The architectural significance is broader. DST replaces direct dense 3D segmentation with prediction of a small set of probabilistic anatomical landmarks, then composes those predictions into downstream segment labels. This suggests a general design principle for anatomy-dependent tasks in which local appearance is ambiguous but global positional context is decisive. The paper itself argues that the same framework could be adapted to vertebra labeling, cardiac phase detection, or vessel bifurcation localization (Hou et al., 10 Jul 2025).

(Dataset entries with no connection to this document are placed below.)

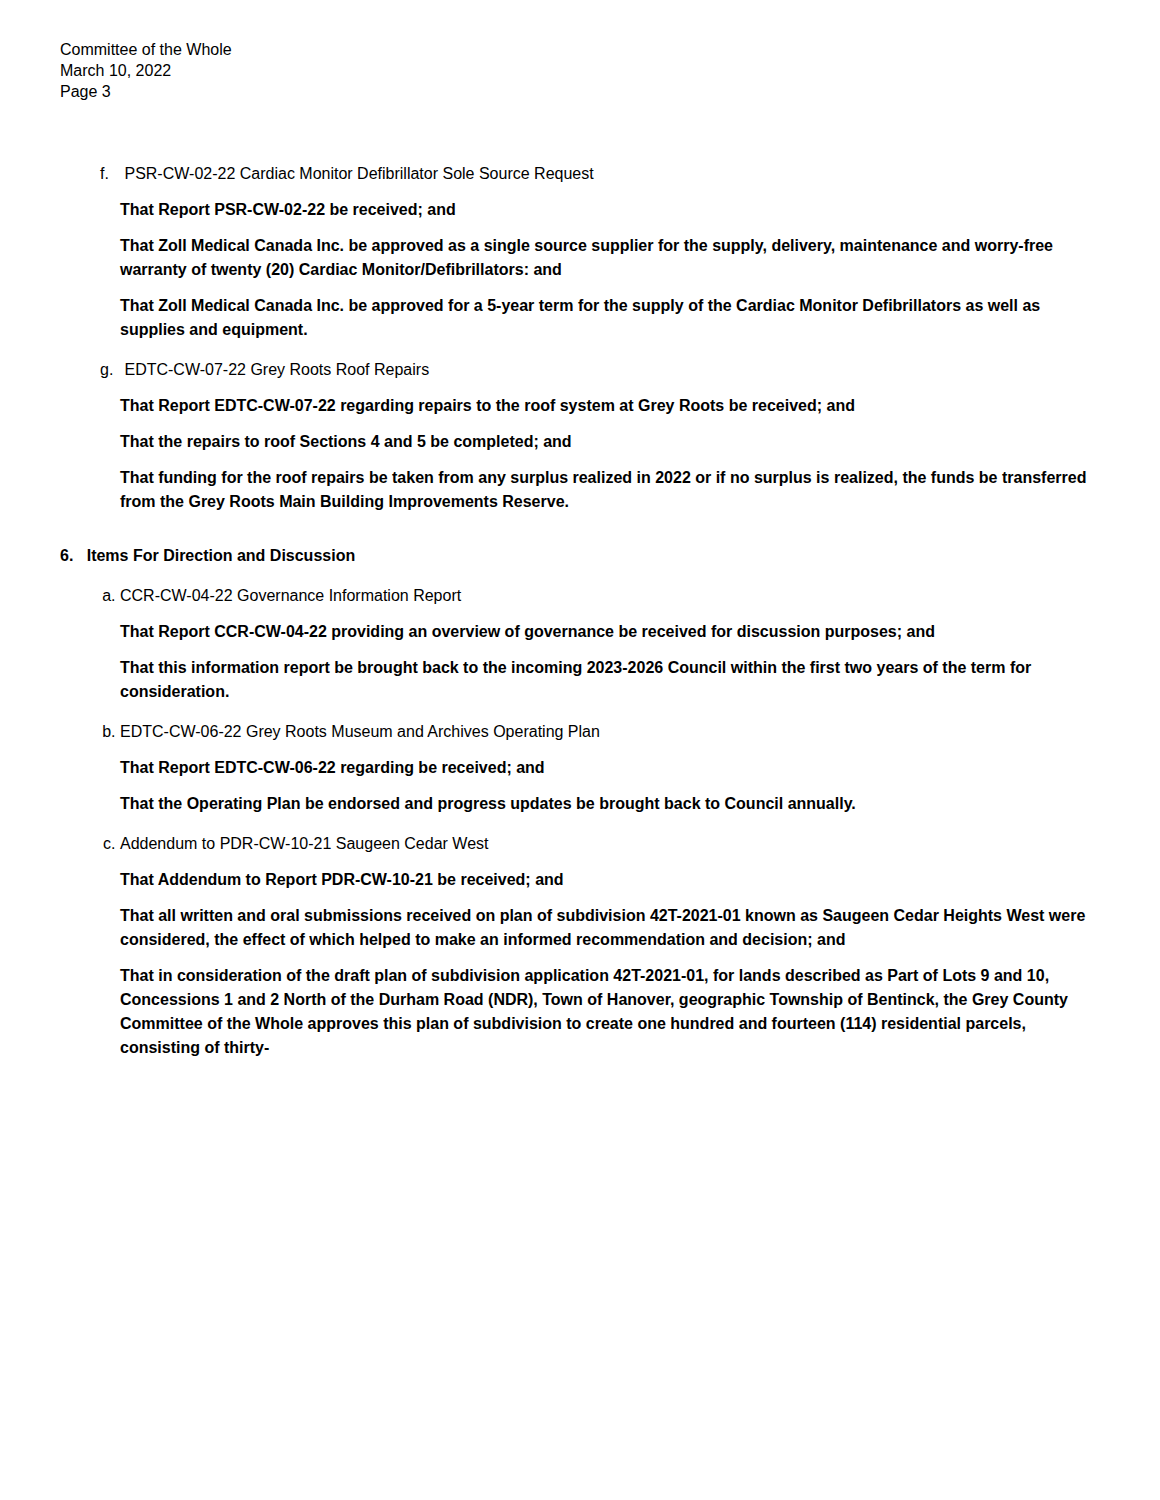Committee of the Whole
March 10, 2022
Page 3
f. PSR-CW-02-22 Cardiac Monitor Defibrillator Sole Source Request
That Report PSR-CW-02-22 be received; and
That Zoll Medical Canada Inc. be approved as a single source supplier for the supply, delivery, maintenance and worry-free warranty of twenty (20) Cardiac Monitor/Defibrillators: and
That Zoll Medical Canada Inc. be approved for a 5-year term for the supply of the Cardiac Monitor Defibrillators as well as supplies and equipment.
g. EDTC-CW-07-22 Grey Roots Roof Repairs
That Report EDTC-CW-07-22 regarding repairs to the roof system at Grey Roots be received; and
That the repairs to roof Sections 4 and 5 be completed; and
That funding for the roof repairs be taken from any surplus realized in 2022 or if no surplus is realized, the funds be transferred from the Grey Roots Main Building Improvements Reserve.
6. Items For Direction and Discussion
CCR-CW-04-22 Governance Information Report
That Report CCR-CW-04-22 providing an overview of governance be received for discussion purposes; and
That this information report be brought back to the incoming 2023-2026 Council within the first two years of the term for consideration.
EDTC-CW-06-22 Grey Roots Museum and Archives Operating Plan
That Report EDTC-CW-06-22 regarding be received; and
That the Operating Plan be endorsed and progress updates be brought back to Council annually.
Addendum to PDR-CW-10-21 Saugeen Cedar West
That Addendum to Report PDR-CW-10-21 be received; and
That all written and oral submissions received on plan of subdivision 42T-2021-01 known as Saugeen Cedar Heights West were considered, the effect of which helped to make an informed recommendation and decision; and
That in consideration of the draft plan of subdivision application 42T-2021-01, for lands described as Part of Lots 9 and 10, Concessions 1 and 2 North of the Durham Road (NDR), Town of Hanover, geographic Township of Bentinck, the Grey County Committee of the Whole approves this plan of subdivision to create one hundred and fourteen (114) residential parcels, consisting of thirty-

At the same time, the scope of the evidence is bounded by the reported setting: 100 non-contrast head CT scans from one institution, with 5-fold patient-level cross-validation (Hou et al., 10 Jul 2025). A plausible implication is that external validation, scanner heterogeneity, and broader anatomical variation remain important questions, although the paper’s Clean-CC-CCII result does provide evidence that the backbone is not narrowly specialized to one vascular task. More generally, the related literature indicates that the most durable idea behind DST is not any single implementation detail, but the decision to align the transformer’s sequence axis with the latent structure of the problem—axial order in CT, epipolar depth candidates in monocular geometry, focus order in focal stacks, future depth states in video, or stacked layers in model depth (Guizilini et al., 2022, Kang et al., 2023, Boulahbal et al., 2023, Xu et al., 2020).
In that sense, DST occupies both a narrow and a broad place in the recent transformer literature: narrowly, as a specific landmark-localization architecture for segment-specific ICA calcification mapping; broadly, as an instance of a research trend in which transformers are repurposed to model structured depth sequences rather than flat token streams.